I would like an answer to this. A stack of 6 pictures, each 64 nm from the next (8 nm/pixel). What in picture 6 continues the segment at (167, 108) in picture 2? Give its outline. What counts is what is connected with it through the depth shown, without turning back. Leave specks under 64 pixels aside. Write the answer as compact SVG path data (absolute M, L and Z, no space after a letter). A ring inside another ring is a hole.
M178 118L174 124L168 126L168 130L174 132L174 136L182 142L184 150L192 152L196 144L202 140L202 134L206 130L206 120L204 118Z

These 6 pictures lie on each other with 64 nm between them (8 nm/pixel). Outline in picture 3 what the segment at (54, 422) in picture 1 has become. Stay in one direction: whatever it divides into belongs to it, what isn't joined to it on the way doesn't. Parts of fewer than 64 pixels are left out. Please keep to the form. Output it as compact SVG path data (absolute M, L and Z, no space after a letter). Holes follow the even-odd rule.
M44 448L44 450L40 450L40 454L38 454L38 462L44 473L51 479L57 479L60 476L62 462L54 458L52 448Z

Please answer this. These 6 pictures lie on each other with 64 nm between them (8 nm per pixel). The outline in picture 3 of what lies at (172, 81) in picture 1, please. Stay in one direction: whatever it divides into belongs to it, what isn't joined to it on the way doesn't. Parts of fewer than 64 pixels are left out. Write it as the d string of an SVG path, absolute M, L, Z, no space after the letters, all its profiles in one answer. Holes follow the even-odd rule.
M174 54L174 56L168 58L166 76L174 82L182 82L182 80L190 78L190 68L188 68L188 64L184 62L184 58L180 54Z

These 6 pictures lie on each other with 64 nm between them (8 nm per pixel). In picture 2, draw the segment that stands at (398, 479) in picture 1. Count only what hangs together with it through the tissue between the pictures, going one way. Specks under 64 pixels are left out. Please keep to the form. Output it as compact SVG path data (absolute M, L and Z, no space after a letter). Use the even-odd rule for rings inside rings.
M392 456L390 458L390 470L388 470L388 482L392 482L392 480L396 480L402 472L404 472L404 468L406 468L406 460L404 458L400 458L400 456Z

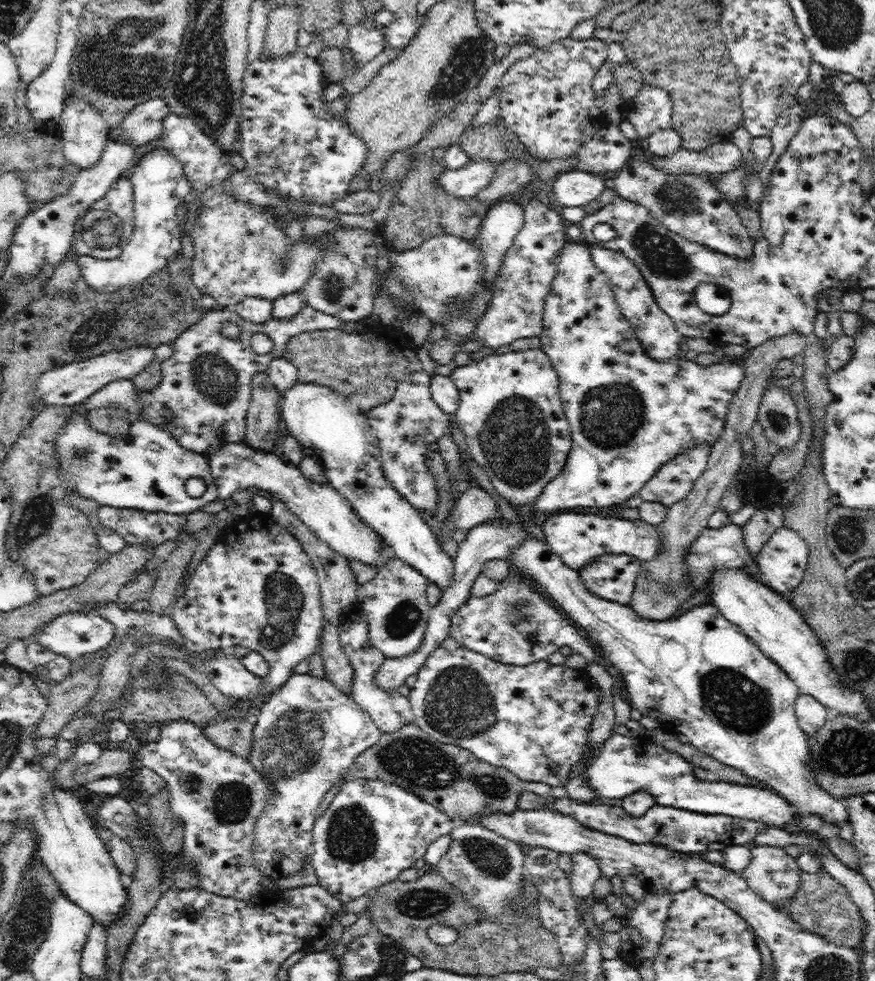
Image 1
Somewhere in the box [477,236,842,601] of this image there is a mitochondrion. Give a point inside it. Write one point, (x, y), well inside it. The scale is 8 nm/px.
(516, 441)

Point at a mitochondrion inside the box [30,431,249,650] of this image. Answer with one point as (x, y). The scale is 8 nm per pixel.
(83, 456)

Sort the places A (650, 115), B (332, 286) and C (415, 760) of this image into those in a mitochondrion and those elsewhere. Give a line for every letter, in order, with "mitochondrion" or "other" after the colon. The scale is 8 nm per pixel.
A: other
B: mitochondrion
C: mitochondrion

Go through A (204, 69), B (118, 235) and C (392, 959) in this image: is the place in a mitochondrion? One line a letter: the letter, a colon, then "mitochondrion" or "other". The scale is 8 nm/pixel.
A: mitochondrion
B: mitochondrion
C: mitochondrion

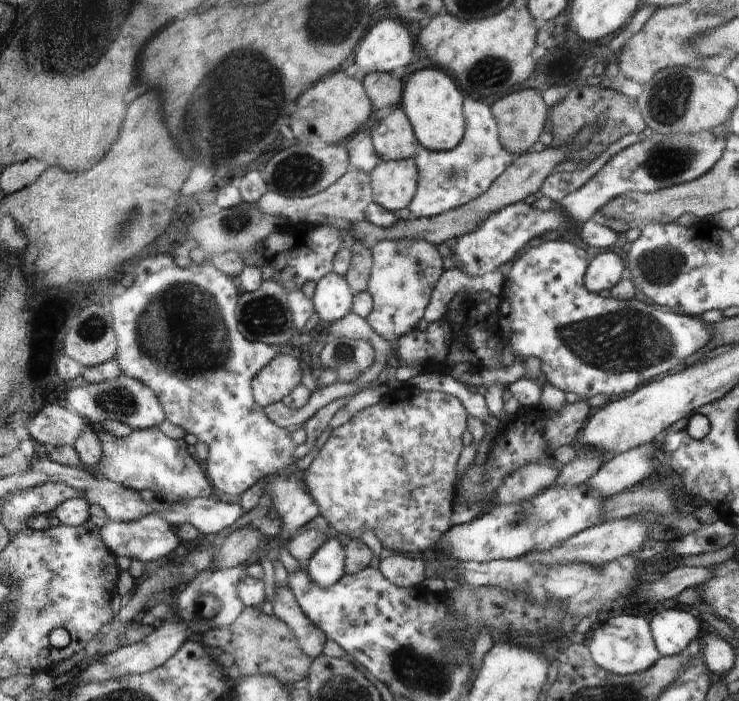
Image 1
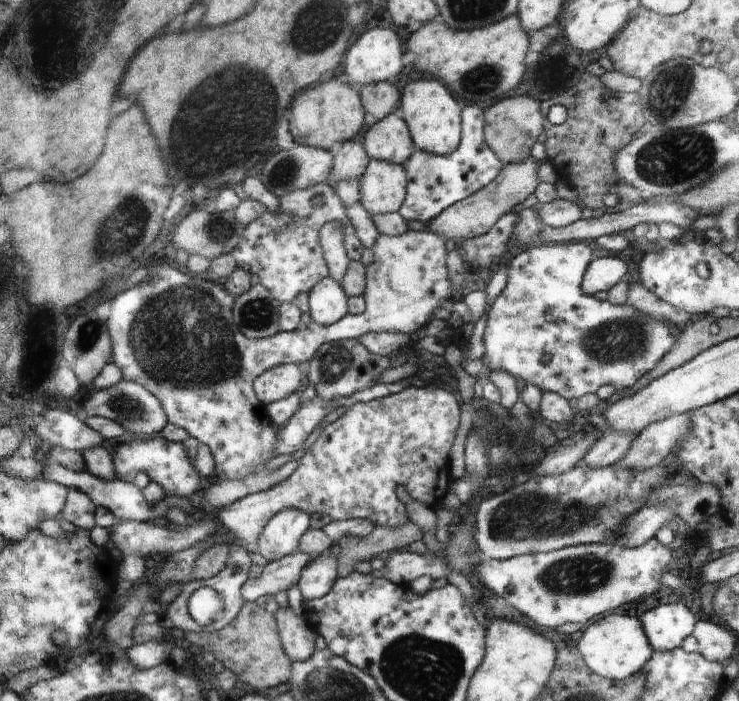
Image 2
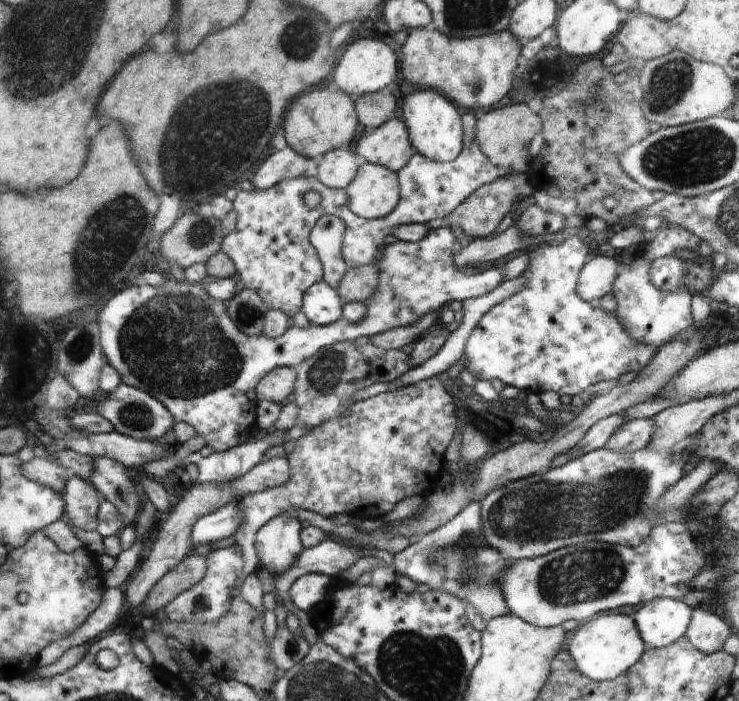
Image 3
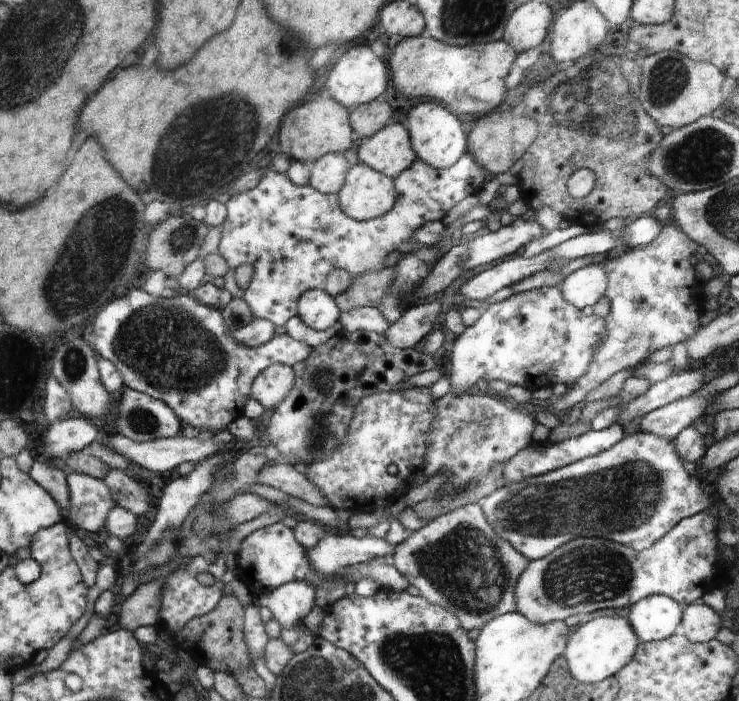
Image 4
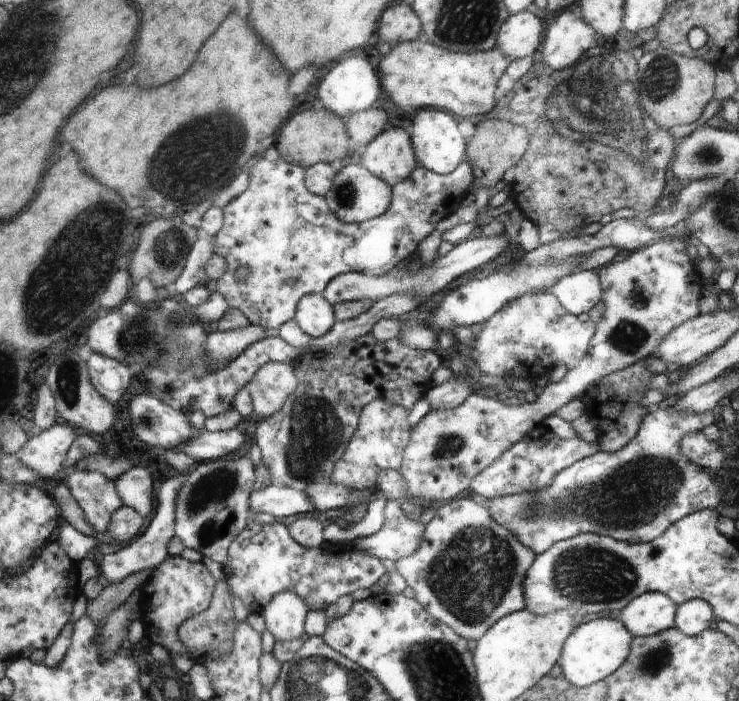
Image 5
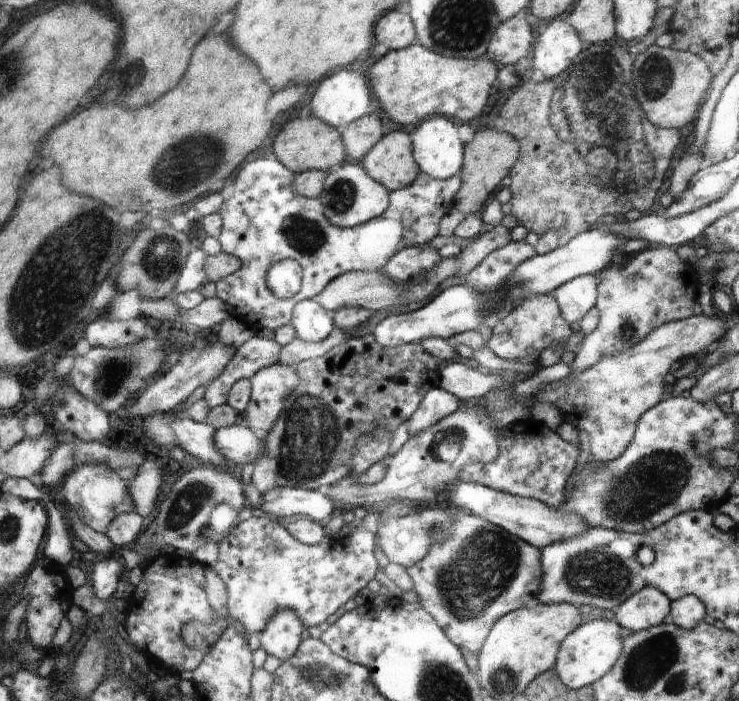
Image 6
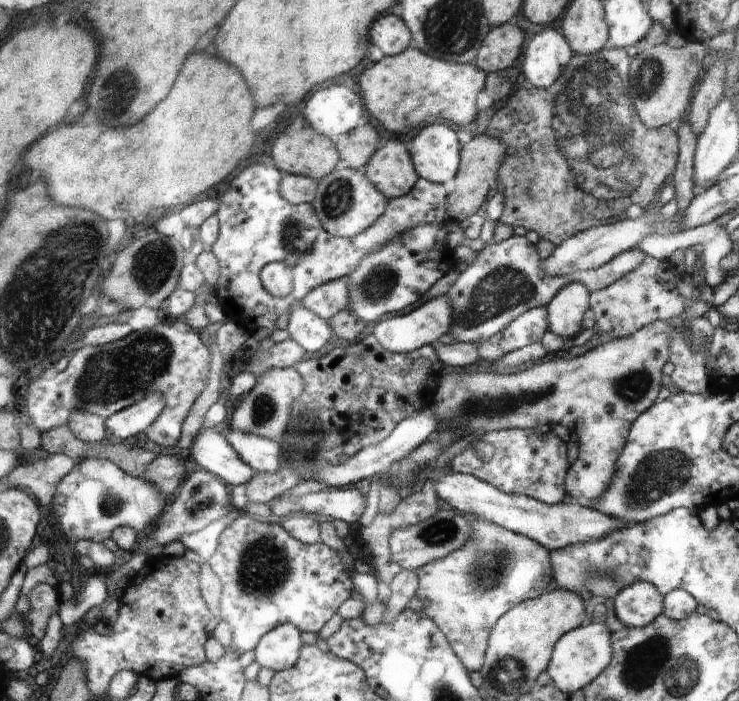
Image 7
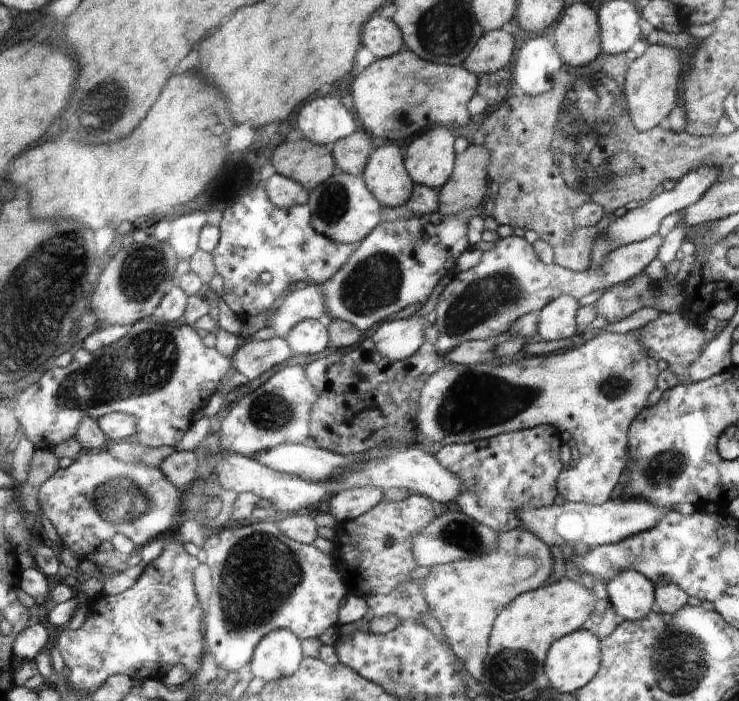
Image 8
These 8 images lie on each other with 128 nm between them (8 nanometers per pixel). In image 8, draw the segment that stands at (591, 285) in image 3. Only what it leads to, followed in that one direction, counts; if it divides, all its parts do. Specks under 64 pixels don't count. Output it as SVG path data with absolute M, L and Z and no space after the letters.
M560 296L538 312L537 333L544 341L580 337L576 328L578 302L572 296Z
========
- **Description of the task**:
Give back the full data exactly as it reads, but drop the pictures.

- **Answer below**:
I would like an answer to this. A stack of 6 pictures, each 64 nm from the next (8 nm/pixel). What in picture 6 continues the segment at (167, 108) in picture 2? Give its outline. What counts is what is connected with it through the depth shown, without turning back. Leave specks under 64 pixels aside. Write the answer as compact SVG path data (absolute M, L and Z, no space after a letter). A ring inside another ring is a hole.
M178 118L174 124L168 126L168 130L174 132L174 136L182 142L184 150L192 152L196 144L202 140L202 134L206 130L206 120L204 118Z

These 6 pictures lie on each other with 64 nm between them (8 nm/pixel). Outline in picture 3 what the segment at (54, 422) in picture 1 has become. Stay in one direction: whatever it divides into belongs to it, what isn't joined to it on the way doesn't. Parts of fewer than 64 pixels are left out. Please keep to the form. Output it as compact SVG path data (absolute M, L and Z, no space after a letter). Holes follow the even-odd rule.
M44 448L44 450L40 450L40 454L38 454L38 462L44 473L51 479L57 479L60 476L62 462L54 458L52 448Z

Please answer this. These 6 pictures lie on each other with 64 nm between them (8 nm per pixel). The outline in picture 3 of what lies at (172, 81) in picture 1, please. Stay in one direction: whatever it divides into belongs to it, what isn't joined to it on the way doesn't. Parts of fewer than 64 pixels are left out. Write it as the d string of an SVG path, absolute M, L, Z, no space after the letters, all its profiles in one answer. Holes follow the even-odd rule.
M174 54L174 56L168 58L166 76L174 82L182 82L182 80L190 78L190 68L188 68L188 64L184 62L184 58L180 54Z

These 6 pictures lie on each other with 64 nm between them (8 nm per pixel). In picture 2, draw the segment that stands at (398, 479) in picture 1. Count only what hangs together with it through the tissue between the pictures, going one way. Specks under 64 pixels are left out. Please keep to the form. Output it as compact SVG path data (absolute M, L and Z, no space after a letter). Use the even-odd rule for rings inside rings.
M392 456L390 458L390 470L388 470L388 482L392 482L392 480L396 480L402 472L404 472L404 468L406 468L406 460L404 458L400 458L400 456Z

Image 1
Somewhere in the box [477,236,842,601] of this image there is a mitochondrion. Give a point inside it. Write one point, (x, y), well inside it. The scale is 8 nm/px.
(516, 441)

Point at a mitochondrion inside the box [30,431,249,650] of this image. Answer with one point as (x, y). The scale is 8 nm per pixel.
(83, 456)

Sort the places A (650, 115), B (332, 286) and C (415, 760) of this image into those in a mitochondrion and those elsewhere. Give a line for every letter, in order, with "mitochondrion" or "other" after the colon. The scale is 8 nm per pixel.
A: other
B: mitochondrion
C: mitochondrion

Go through A (204, 69), B (118, 235) and C (392, 959) in this image: is the place in a mitochondrion? One line a letter: the letter, a colon, then "mitochondrion" or "other". The scale is 8 nm/pixel.
A: mitochondrion
B: mitochondrion
C: mitochondrion

Image 1
Image 2
Image 3
Image 4
Image 5
Image 6
Image 7
Image 8
These 8 images lie on each other with 128 nm between them (8 nanometers per pixel). In image 8, draw the segment that stands at (591, 285) in image 3. Only what it leads to, followed in that one direction, counts; if it divides, all its parts do. Specks under 64 pixels don't count. Output it as SVG path data with absolute M, L and Z and no space after the letters.
M560 296L538 312L537 333L544 341L580 337L576 328L578 302L572 296Z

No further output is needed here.